(Stored items)
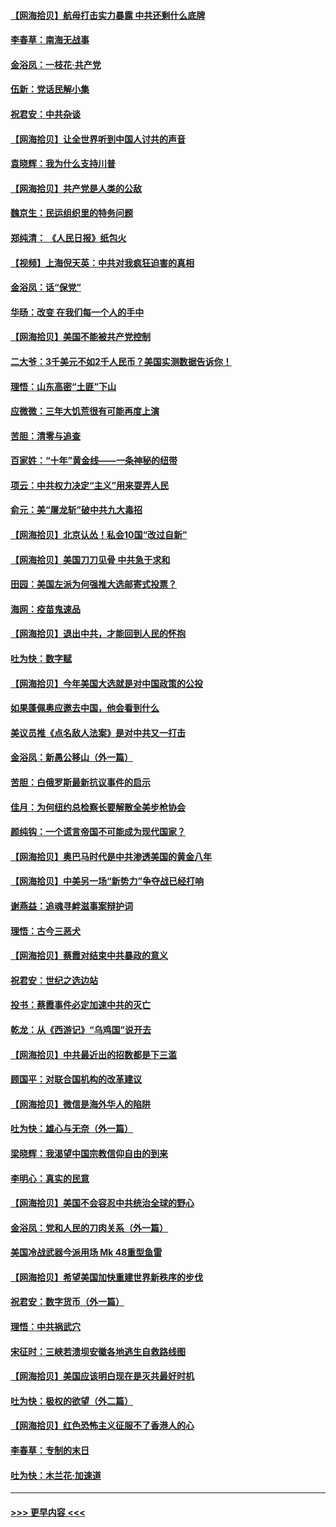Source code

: #### [【网海拾贝】航母打击实力暴露 中共还剩什么底牌](../pages/nsc993/n12371825.md?t=09020601) 
#### [李春草：南海无战事](../pages/nsc993/n12371159.md?t=09020601) 
#### [金浴凤：一枝花·共产党](../pages/nsc993/n12368757.md?t=09020601) 
#### [伍新：党话民解小集](../pages/nsc993/n12366907.md?t=09020601) 
#### [祝君安：中共杂谈](../pages/nsc993/n12366076.md?t=09020601) 
#### [【网海拾贝】让全世界听到中国人讨共的声音](../pages/nsc993/n12365569.md?t=09020601) 
#### [袁晓辉：我为什么支持川普](../pages/nsc993/n12362670.md?t=09020601) 
#### [【网海拾贝】共产党是人类的公敌](../pages/nsc993/n12363182.md?t=09020601) 
#### [魏京生：民运组织里的特务问题](../pages/nsc993/n12363010.md?t=09020601) 
#### [郑纯清： 《人民日报》纸包火](../pages/nsc993/n12362706.md?t=09020601) 
#### [【视频】上海倪天英：中共对我疯狂迫害的真相](../pages/nsc993/n12356341.md?t=09020601) 
#### [金浴凤：话“保党”](../pages/nsc993/n12361867.md?t=09020601) 
#### [华旸：改变 在我们每一个人的手中](../pages/nsc993/n12361774.md?t=09020601) 
#### [【网海拾贝】美国不能被共产党控制](../pages/nsc993/n12360271.md?t=09020601) 
#### [二大爷：3千美元不如2千人民币？美国实测数据告诉你！](../pages/nsc993/n12358563.md?t=09020601) 
#### [理悟：山东高密“土匪”下山](../pages/nsc993/n12358535.md?t=09020601) 
#### [应微微：三年大饥荒很有可能再度上演](../pages/nsc993/n12358523.md?t=09020601) 
#### [苦胆：清零与追查](../pages/nsc993/n12358501.md?t=09020601) 
#### [百家姓：“十年”黄金线——一条神秘的纽带](../pages/nsc993/n12358319.md?t=09020601) 
#### [项云：中共权力决定“主义”用来耍弄人民](../pages/nsc993/n12358172.md?t=09020601) 
#### [俞元：美“屠龙斩”破中共九大毒招](../pages/nsc993/n12357822.md?t=09020601) 
#### [【网海拾贝】北京认怂！私会10国“改过自新”](../pages/nsc993/n12357784.md?t=09020601) 
#### [【网海拾贝】美国刀刀见骨 中共急于求和](../pages/nsc993/n12355511.md?t=09020601) 
#### [田园：美国左派为何强推大选邮寄式投票？](../pages/nsc993/n12352963.md?t=09020601) 
#### [海网：疫苗鬼速品](../pages/nsc993/n12354438.md?t=09020601) 
#### [【网海拾贝】退出中共，才能回到人民的怀抱](../pages/nsc993/n12352634.md?t=09020601) 
#### [吐为快：数字赋](../pages/nsc993/n12352317.md?t=09020601) 
#### [【网海拾贝】今年美国大选就是对中国政策的公投](../pages/nsc993/n12350973.md?t=09020601) 
#### [如果蓬佩奥应邀去中国，他会看到什么](../pages/nsc993/n12350945.md?t=09020601) 
#### [美议员推《点名敌人法案》是对中共又一打击](../pages/nsc993/n12350765.md?t=09020601) 
#### [金浴凤：新愚公移山（外一篇）](../pages/nsc993/n12350253.md?t=09020601) 
#### [苦胆：白俄罗斯最新抗议事件的启示](../pages/nsc993/n12349989.md?t=09020601) 
#### [佳月：为何纽约总检察长要解散全美步枪协会](../pages/nsc993/n12349939.md?t=09020601) 
#### [颜纯钩：一个谎言帝国不可能成为现代国家？](../pages/nsc993/n12349898.md?t=09020601) 
#### [【网海拾贝】奥巴马时代是中共渗透美国的黄金八年](../pages/nsc993/n12349284.md?t=09020601) 
#### [【网海拾贝】中美另一场“新势力”争夺战已经打响](../pages/nsc993/n12346998.md?t=09020601) 
#### [谢燕益：追魂寻衅滋事案辩护词](../pages/nsc993/n12346892.md?t=09020601) 
#### [理悟：古今三恶犬](../pages/nsc993/n12345190.md?t=09020601) 
#### [【网海拾贝】蔡霞对结束中共暴政的意义](../pages/nsc993/n12344263.md?t=09020601) 
#### [祝君安：世纪之选边站](../pages/nsc993/n12342382.md?t=09020601) 
#### [投书：蔡霞事件必定加速中共的灭亡](../pages/nsc993/n12341881.md?t=09020601) 
#### [乾龙：从《西游记》“乌鸡国”说开去](../pages/nsc993/n12341690.md?t=09020601) 
#### [【网海拾贝】中共最近出的招数都是下三滥](../pages/nsc993/n12341593.md?t=09020601) 
#### [顾国平：对联合国机构的改革建议](../pages/nsc993/n12339928.md?t=09020601) 
#### [【网海拾贝】微信是海外华人的陷阱](../pages/nsc993/n12338868.md?t=09020601) 
#### [吐为快：雄心与无奈（外一篇）](../pages/nsc993/n12338132.md?t=09020601) 
#### [梁晓辉：我渴望中国宗教信仰自由的到来](../pages/nsc993/n12336657.md?t=09020601) 
#### [李明心：真实的民意](../pages/nsc993/n12336089.md?t=09020601) 
#### [【网海拾贝】美国不会容忍中共统治全球的野心](../pages/nsc993/n12336063.md?t=09020601) 
#### [金浴凤：党和人民的刀肉关系（外一篇）](../pages/nsc993/n12335834.md?t=09020601) 
#### [美国冷战武器今派用场 Mk 48重型鱼雷](../pages/nsc993/n12335354.md?t=09020601) 
#### [【网海拾贝】希望美国加快重建世界新秩序的步伐](../pages/nsc993/n12334224.md?t=09020601) 
#### [祝君安：数字货币（外一篇）](../pages/nsc993/n12334186.md?t=09020601) 
#### [理悟：中共祸武穴](../pages/nsc993/n12333962.md?t=09020601) 
#### [宋征时：三峡若溃坝安徽各地逃生自救路线图](../pages/nsc993/n12332450.md?t=09020601) 
#### [【网海拾贝】美国应该明白现在是灭共最好时机](../pages/nsc993/n12332313.md?t=09020601) 
#### [吐为快：极权的欲望（外二篇）](../pages/nsc993/n12332089.md?t=09020601) 
#### [【网海拾贝】红色恐怖主义征服不了香港人的心](../pages/nsc993/n12329296.md?t=09020601) 
#### [李春草：专制的末日](../pages/nsc993/n12329079.md?t=09020601) 
#### [吐为快：木兰花‧加速道](../pages/nsc993/n12327366.md?t=09020601) 

----
#### [ >>> 更早内容 <<< ](../indexes/nsc993-earlier.md)
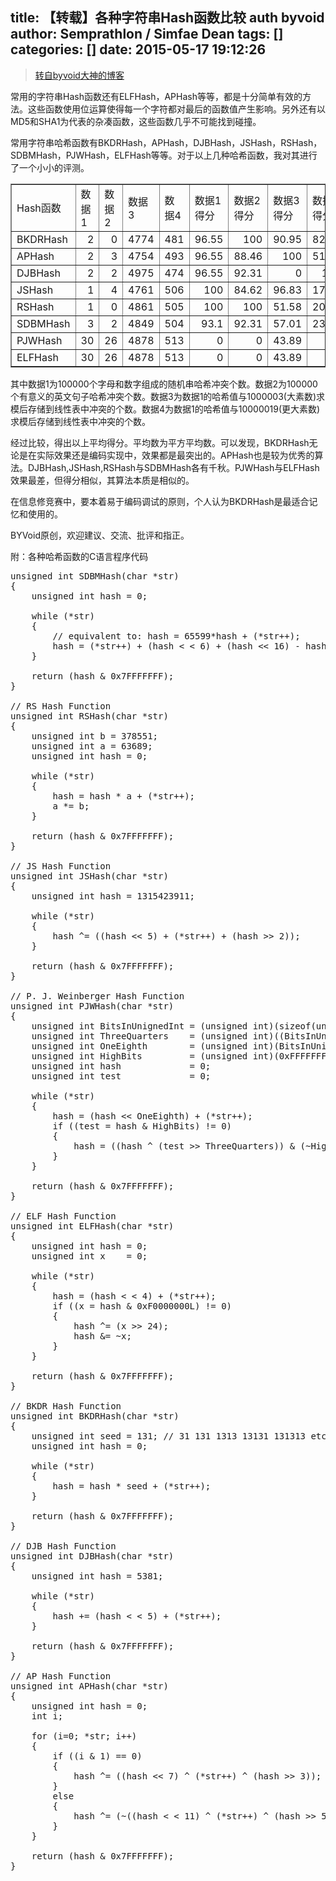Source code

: title: 【转载】各种字符串Hash函数比较 auth byvoid
author: Semprathlon / Simfae Dean
tags: []
categories: []
date: 2015-05-17 19:12:26
---
> [转自byvoid大神的博客](https://www.byvoid.com/blog/string-hash-compare/)

常用的字符串Hash函数还有ELFHash，APHash等等，都是十分简单有效的方法。这些函数使用位运算使得每一个字符都对最后的函数值产生影响。另外还有以MD5和SHA1为代表的杂凑函数，这些函数几乎不可能找到碰撞。

常用字符串哈希函数有BKDRHash，APHash，DJBHash，JSHash，RSHash，SDBMHash，PJWHash，ELFHash等等。对于以上几种哈希函数，我对其进行了一个小小的评测。   
<table border="1">
  <col width="72" span="10" />
  <tr height="19">
    <td>Hash函数</td>
    <td>数据1</td>
    <td>数据2</td>
    <td>数据3</td>
    <td>数据4</td>
    <td>数据1得分</td>
    <td>数据2得分</td>
    <td>数据3得分</td>
    <td>数据4得分</td>
    <td>平均分</td>
  </tr>
  <tr height="19">
    <td>BKDRHash</td>
    <td align="right">2</td>
    <td align="right">0</td>
    <td align="right">4774</td>
    <td align="right">481</td>
    <td align="right">96.55</td>
    <td align="right">100</td>
    <td align="right">90.95</td>
    <td align="right">82.05</td>
    <td align="right">92.64</td>
  </tr>
  <tr height="19">
    <td>APHash</td>
    <td align="right">2</td>
    <td align="right">3</td>
    <td align="right">4754</td>
    <td align="right">493</td>
    <td align="right">96.55</td>
    <td align="right">88.46</td>
    <td align="right">100</td>
    <td align="right">51.28</td>
    <td align="right">86.28</td>
  </tr>
  <tr height="19">
    <td>DJBHash</td>
    <td align="right">2</td>
    <td align="right">2</td>
    <td align="right">4975</td>
    <td align="right">474</td>
    <td align="right">96.55</td>
    <td align="right">92.31</td>
    <td align="right">0</td>
    <td align="right">100</td>
    <td align="right">83.43</td>
  </tr>
  <tr height="19">
    <td>JSHash</td>
    <td align="right">1</td>
    <td align="right">4</td>
    <td align="right">4761</td>
    <td align="right">506</td>
    <td align="right">100</td>
    <td align="right">84.62</td>
    <td align="right">96.83</td>
    <td align="right">17.95</td>
    <td align="right">81.94</td>
  </tr>
  <tr height="19">
    <td>RSHash</td>
    <td align="right">1</td>
    <td align="right">0</td>
    <td align="right">4861</td>
    <td align="right">505</td>
    <td align="right">100</td>
    <td align="right">100</td>
    <td align="right">51.58</td>
    <td align="right">20.51</td>
    <td align="right">75.96</td>
  </tr>
  <tr height="19">
    <td>SDBMHash</td>
    <td align="right">3</td>
    <td align="right">2</td>
    <td align="right">4849</td>
    <td align="right">504</td>
    <td align="right">93.1</td>
    <td align="right">92.31</td>
    <td align="right">57.01</td>
    <td align="right">23.08</td>
    <td align="right">72.41</td>
  </tr>
  <tr height="19">
    <td>PJWHash</td>
    <td align="right">30</td>
    <td align="right">26</td>
    <td align="right">4878</td>
    <td align="right">513</td>
    <td align="right">0</td>
    <td align="right">0</td>
    <td align="right">43.89</td>
    <td align="right">0</td>
    <td align="right">21.95</td>
  </tr>
  <tr height="19">
    <td>ELFHash</td>
    <td align="right">30</td>
    <td align="right">26</td>
    <td align="right">4878</td>
    <td align="right">513</td>
    <td align="right">0</td>
    <td align="right">0</td>
    <td align="right">43.89</td>
    <td align="right">0</td>
    <td align="right">21.95</td>
  </tr>
</table>
其中数据1为100000个字母和数字组成的随机串哈希冲突个数。数据2为100000个有意义的英文句子哈希冲突个数。数据3为数据1的哈希值与1000003(大素数)求模后存储到线性表中冲突的个数。数据4为数据1的哈希值与10000019(更大素数)求模后存储到线性表中冲突的个数。

经过比较，得出以上平均得分。平均数为平方平均数。可以发现，BKDRHash无论是在实际效果还是编码实现中，效果都是最突出的。APHash也是较为优秀的算法。DJBHash,JSHash,RSHash与SDBMHash各有千秋。PJWHash与ELFHash效果最差，但得分相似，其算法本质是相似的。

在信息修竞赛中，要本着易于编码调试的原则，个人认为BKDRHash是最适合记忆和使用的。

BYVoid原创，欢迎建议、交流、批评和指正。

附：各种哈希函数的C语言程序代码
<pre lang="cpp">
unsigned int SDBMHash(char *str)
{
    unsigned int hash = 0;

    while (*str)
    {
        // equivalent to: hash = 65599*hash + (*str++);
        hash = (*str++) + (hash < < 6) + (hash << 16) - hash;
    }

    return (hash & 0x7FFFFFFF);
}

// RS Hash Function
unsigned int RSHash(char *str)
{
    unsigned int b = 378551;
    unsigned int a = 63689;
    unsigned int hash = 0;

    while (*str)
    {
        hash = hash * a + (*str++);
        a *= b;
    }

    return (hash & 0x7FFFFFFF);
}

// JS Hash Function
unsigned int JSHash(char *str)
{
    unsigned int hash = 1315423911;

    while (*str)
    {
        hash ^= ((hash << 5) + (*str++) + (hash >> 2));
    }

    return (hash & 0x7FFFFFFF);
}

// P. J. Weinberger Hash Function
unsigned int PJWHash(char *str)
{
    unsigned int BitsInUnignedInt = (unsigned int)(sizeof(unsigned int) * 8);
    unsigned int ThreeQuarters    = (unsigned int)((BitsInUnignedInt  * 3) / 4);
    unsigned int OneEighth        = (unsigned int)(BitsInUnignedInt / 8);
    unsigned int HighBits         = (unsigned int)(0xFFFFFFFF) < < (BitsInUnignedInt - OneEighth);
    unsigned int hash             = 0;
    unsigned int test             = 0;

    while (*str)
    {
        hash = (hash << OneEighth) + (*str++);
        if ((test = hash & HighBits) != 0)
        {
            hash = ((hash ^ (test >> ThreeQuarters)) & (~HighBits));
        }
    }

    return (hash & 0x7FFFFFFF);
}

// ELF Hash Function
unsigned int ELFHash(char *str)
{
    unsigned int hash = 0;
    unsigned int x    = 0;

    while (*str)
    {
        hash = (hash < < 4) + (*str++);
        if ((x = hash & 0xF0000000L) != 0)
        {
            hash ^= (x >> 24);
            hash &= ~x;
        }
    }

    return (hash & 0x7FFFFFFF);
}

// BKDR Hash Function
unsigned int BKDRHash(char *str)
{
    unsigned int seed = 131; // 31 131 1313 13131 131313 etc..
    unsigned int hash = 0;

    while (*str)
    {
        hash = hash * seed + (*str++);
    }

    return (hash & 0x7FFFFFFF);
}

// DJB Hash Function
unsigned int DJBHash(char *str)
{
    unsigned int hash = 5381;

    while (*str)
    {
        hash += (hash < < 5) + (*str++);
    }

    return (hash & 0x7FFFFFFF);
}

// AP Hash Function
unsigned int APHash(char *str)
{
    unsigned int hash = 0;
    int i;

    for (i=0; *str; i++)
    {
        if ((i & 1) == 0)
        {
            hash ^= ((hash << 7) ^ (*str++) ^ (hash >> 3));
        }
        else
        {
            hash ^= (~((hash < < 11) ^ (*str++) ^ (hash >> 5)));
        }
    }

    return (hash & 0x7FFFFFFF);
}
</pre>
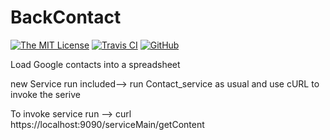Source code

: # BackContact
[![The MIT License](https://img.shields.io/badge/license-MIT-orange.svg?style=flat-square)](http://opensource.org/licenses/MIT)
[![Travis CI](https://img.shields.io/travis/vscode/repository.svg?style=flat-square)](https://travis-ci.org/vscode/repository)
[![GitHub](https://img.shields.io/github/forks/user/repository.svg?style=flat-square)](https://github.com/user/repository/network)

Load Google contacts into a spreadsheet

new Service run included--> 
run Contact_service as usual and use cURL to invoke the serive

To invoke service run  -->
curl https://localhost:9090/serviceMain/getContent
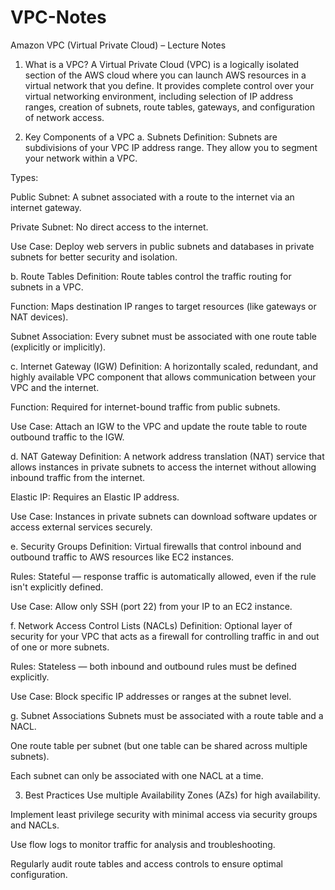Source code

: # VPC-Notes

Amazon VPC (Virtual Private Cloud) – Lecture Notes
1. What is a VPC?
A Virtual Private Cloud (VPC) is a logically isolated section of the AWS cloud where you can launch AWS resources in a virtual network that you define. It provides complete control over your virtual networking environment, including selection of IP address ranges, creation of subnets, route tables, gateways, and configuration of network access.

2. Key Components of a VPC
a. Subnets
Definition: Subnets are subdivisions of your VPC IP address range. They allow you to segment your network within a VPC.

Types:

Public Subnet: A subnet associated with a route to the internet via an internet gateway.

Private Subnet: No direct access to the internet.

Use Case: Deploy web servers in public subnets and databases in private subnets for better security and isolation.

b. Route Tables
Definition: Route tables control the traffic routing for subnets in a VPC.

Function: Maps destination IP ranges to target resources (like gateways or NAT devices).

Subnet Association: Every subnet must be associated with one route table (explicitly or implicitly).

c. Internet Gateway (IGW)
Definition: A horizontally scaled, redundant, and highly available VPC component that allows communication between your VPC and the internet.

Function: Required for internet-bound traffic from public subnets.

Use Case: Attach an IGW to the VPC and update the route table to route outbound traffic to the IGW.

d. NAT Gateway
Definition: A network address translation (NAT) service that allows instances in private subnets to access the internet without allowing inbound traffic from the internet.

Elastic IP: Requires an Elastic IP address.

Use Case: Instances in private subnets can download software updates or access external services securely.

e. Security Groups
Definition: Virtual firewalls that control inbound and outbound traffic to AWS resources like EC2 instances.

Rules: Stateful — response traffic is automatically allowed, even if the rule isn't explicitly defined.

Use Case: Allow only SSH (port 22) from your IP to an EC2 instance.

f. Network Access Control Lists (NACLs)
Definition: Optional layer of security for your VPC that acts as a firewall for controlling traffic in and out of one or more subnets.

Rules: Stateless — both inbound and outbound rules must be defined explicitly.

Use Case: Block specific IP addresses or ranges at the subnet level.

g. Subnet Associations
Subnets must be associated with a route table and a NACL.

One route table per subnet (but one table can be shared across multiple subnets).

Each subnet can only be associated with one NACL at a time.

3. Best Practices
Use multiple Availability Zones (AZs) for high availability.

Implement least privilege security with minimal access via security groups and NACLs.

Use flow logs to monitor traffic for analysis and troubleshooting.

Regularly audit route tables and access controls to ensure optimal configuration.
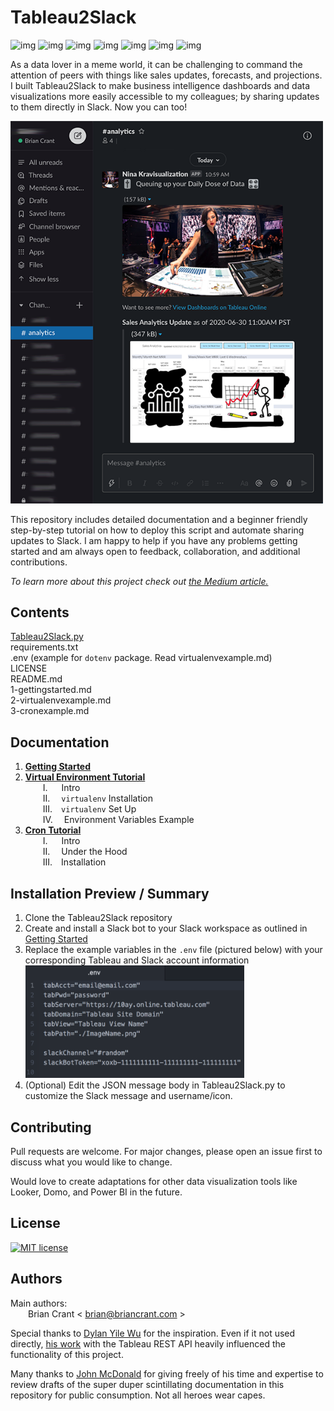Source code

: # **Tableau2Slack**
![img](https://img.shields.io/badge/Free%3F-✅-534.svg) ![img](https://img.shields.io/badge/Maintained%3F-✅-534.svg) ![img](https://img.shields.io/badge/Stable%3F-✅-534.svg) ![img](https://img.shields.io/badge/Beginner%20Friendly%3F-✅-534.svg)
![img](https://img.shields.io/badge/Made%20with-Python-1f425f.svg) ![img](https://img.shields.io/badge/style-API-E97627?label=Tableau&logo=Tableau) ![img](https://img.shields.io/badge/style-API-4A154B?label=Slack&logo=Slack)

As a data lover in a meme world, it can be challenging to command the attention of peers with things like sales updates, forecasts, and projections. I built Tableau2Slack to make business intelligence dashboards and data visualizations more easily accessible to my colleagues; by sharing updates to them directly in Slack. Now you can too!

<img src="/documentation/NinaInAction.png" width=500px>  

This repository includes detailed documentation and a beginner friendly step-by-step tutorial on how to deploy this script and automate sharing updates to Slack. I am happy to help if you have any problems getting started and am always open to feedback, collaboration, and additional contributions.

_To learn more about this project check out [the Medium article.](https://medium.com/@briancrant/sharing-data-visualizations-to-slack-with-python-b6404eb5a535?source=friends_link&sk=dad9ab8fa333cd79302ed9705145f8be)_

## Contents  
[Tableau2Slack.py](https://github.com/bcrant/Tableau2Slack/blob/master/Tableau2Slack.py)  
requirements.txt  
.env (example for `dotenv` package. Read virtualenvexample.md)  
LICENSE  
README.md  
1-gettingstarted.md  
2-virtualenvexample.md  
3-cronexample.md  

## Documentation  
1. **[Getting Started](https://github.com/bcrant/Tableau2Slack/blob/master/documentation/1-gettingstarted.md)**  
2. **[Virtual Environment Tutorial](https://github.com/bcrant/Tableau2Slack/blob/master/documentation/2-virtualenvexample.md)**  
&emsp;&emsp;I. &emsp; Intro  
&emsp;&emsp;II.&emsp; `virtualenv` Installation  
&emsp;&emsp;III.&emsp;`virtualenv` Set Up  
&emsp;&emsp;IV.&emsp; Environment Variables Example
3. **[Cron Tutorial](https://github.com/bcrant/Tableau2Slack/blob/master/documentation/3-cronexample.md)**  
&emsp;&emsp;I. &emsp; Intro  
&emsp;&emsp;II.&emsp; Under the Hood  
&emsp;&emsp;III.&emsp;Installation

## Installation Preview / Summary
1. Clone the Tableau2Slack repository
2. Create and install a Slack bot to your Slack workspace as outlined in [Getting Started](https://github.com/bcrant/Tableau2Slack/blob/master/documentation/1-gettingstarted.md)
3. Replace the example variables in the `.env` file (pictured below) with your corresponding Tableau and Slack account information
<br/><img src="/documentation/QuickStart.png" width=350px>  
4. (Optional) Edit the JSON message body in Tableau2Slack.py to customize the Slack message and username/icon.

## Contributing  
Pull requests are welcome. For major changes, please open an issue first to discuss what you would like to change.  

Would love to create adaptations for other data visualization tools like Looker, Domo, and Power BI in the future.  

## License  
[![MIT license](https://img.shields.io/badge/License-MIT-blue.svg)](https://choosealicense.com/licenses/mit/)  

## Authors
Main authors:  
&emsp;&emsp;Brian Crant < brian@briancrant.com >

Special thanks to [Dylan Yile Wu](https://www.linkedin.com/in/yilewu/) for the inspiration. Even if it not used directly, [his work](https://github.com/DylanYileWu/slack_tableau_dashboard/blob/master/slack_tableau_dashboard.py) with the Tableau REST API heavily influenced the functionality of this project.

Many thanks to [John McDonald](https://www.linkedin.com/in/john-mcdonald-dev) for giving freely of his time and expertise to review drafts of the super duper scintillating documentation in this repository for public consumption. Not all heroes wear capes.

■ TASK GOAL
Above are the lines; repeat exactly the ones from the line containing "author: Semprathlon / Simfae Dean" down to the line containing "<td>数据4</td>", both inclusive.

■ EXERCISE SOLUTION
author: Semprathlon / Simfae Dean
tags: []
categories: []
date: 2015-05-17 19:12:26
---
> [转自byvoid大神的博客](https://www.byvoid.com/blog/string-hash-compare/)

常用的字符串Hash函数还有ELFHash，APHash等等，都是十分简单有效的方法。这些函数使用位运算使得每一个字符都对最后的函数值产生影响。另外还有以MD5和SHA1为代表的杂凑函数，这些函数几乎不可能找到碰撞。

常用字符串哈希函数有BKDRHash，APHash，DJBHash，JSHash，RSHash，SDBMHash，PJWHash，ELFHash等等。对于以上几种哈希函数，我对其进行了一个小小的评测。   
<table border="1">
  <col width="72" span="10" />
  <tr height="19">
    <td>Hash函数</td>
    <td>数据1</td>
    <td>数据2</td>
    <td>数据3</td>
    <td>数据4</td>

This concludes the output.